This market is supplimental to "Did COVID-19 come from a laboratory?":
https://manifold.markets/IsaacKing/did-covid19-come-from-a-laboratory
I found a few problems with main COVID market including a long resolution threshold (17 years) and an inactive market creator. I believe the long resolution time might be the primary culprit for the YES market skew.
Resolution Criteria
This market will resolve as YES if clear and definitive evidence is presented by investigators of a lab leak. Evidence of the potential for a leak including evidence of irregular or faulty containment practices... will not be regarded as evidence of a leak. This evidence needs to be widely accepted by the scientific community (>95%) and by the political leadership of >80% of the world's countries. I would interpret moves by global health organizations to develop new standards for funding, containment, communication... as potential evidence that the global political leadership was starting to accept the leak theory as probable.
This market resolves as NO if any theory for zoonotic origin gains near universal scientific acceptance to explain the origin for SARS-CoV-2 (>95%). This market would also resolve as NO if there is no clear and definitive YES resolution by the close market date.
This market will only resolve as YES or NO.
Clarifications: Both a scientific and political consensus are required for a YES resolution. I understand that it might raise the bar slightly but this kind of consensus is not without precedent. I have also clarified the terms of the political consensus as requiring ">80% of the world's countries".
@ShadowyZephyr I was under the impression that anthropogenic climate change is supported by roughly 97% of scientists? Definitely agree that political leadership is nowhere near 80%, though.
@ShadowyZephyr There is a general consensus on the existence of viruses and pandemics that easily fit both those criteria. Most of our shared reality as humans easily meets those criteria. In this case, I don't believe a scientific consensus will be achieved until there's a significant political consensus.
I think your issue might also be with the shorter resolution deadline. Is 2025 a realistic deadline for achieving a general consensus on this issue? It might be. 2027? 2030? 2040? 2060? 3330?
@evergreenemily I think it’s 97% of climate scientists, not of the general scientific community (though maybe it’s not far off).
@NicoDelon You should bet with your convictions. I will be resolving this as YES if the criteria are met.
@marnet My belief is that you’re unlikely to resolve YES based on the sort of evidence I would find conclusive (the political leadership condition, for instance, is just bizarre). My beliefs about the relative real world probabilities don’t track the probabilities this market should be at given your criteria.
@NicoDelon I can lower the threshold for political acceptance to 65% if that would make more sense. It's a global issue so I'd expect global political leadership to have an opinion on the matter.

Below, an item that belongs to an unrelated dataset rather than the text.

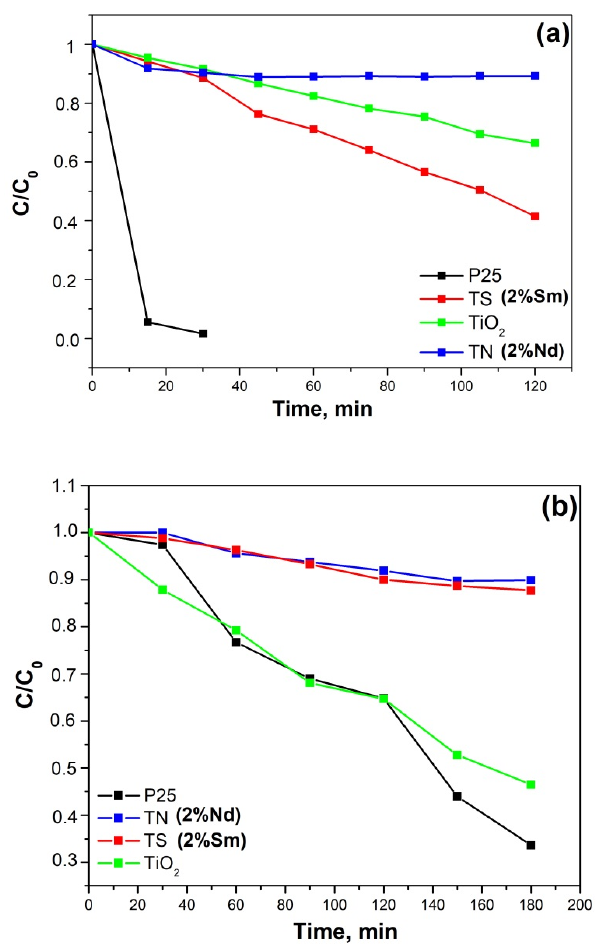
Figure 7. Photocatalytic activity against Malachite green of both samples TiO 2 /2%Nd and TiO 2 /2%Sm compared to pure TiO 2 obtained by metal alkoxide and Degussa P25: ( a ) under UV ir- radiation; ( b ) under Vis irradiation.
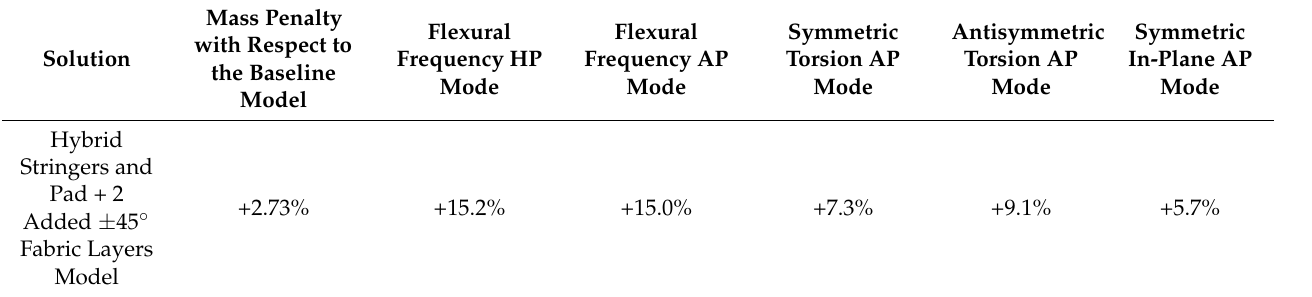
Table 4. Wing Dynamic Status: Helicopter and Aircraft Modes for Hybrid stringers and Pad + 2 Added ± 45 ◦ fabric layers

@Joshua Pretty disappointed in that article (and surprised by what they’re letting stick there that they would otherwise edit out). But that’s of course more like common ground.
@marnet Well, I’m not sure you should change (as opposed to clarify) the resolution criteria after people have placed bets. More substantively, I find the introduction of political leadership just plainly irrelevant to the facts (but it’s just me being distrustful of governments as sources of information, let alone arbiters of truth). Your markets, your rules. I’m just telling you why I’m betting the way I am.
@NicoDelon I will clarify that the political consensus would be required in addition to the scientific consensus. That was my intention and it's not something unreasonable or novel when you consider that there is a global political consensus on climate change in addition to the scientific consensus.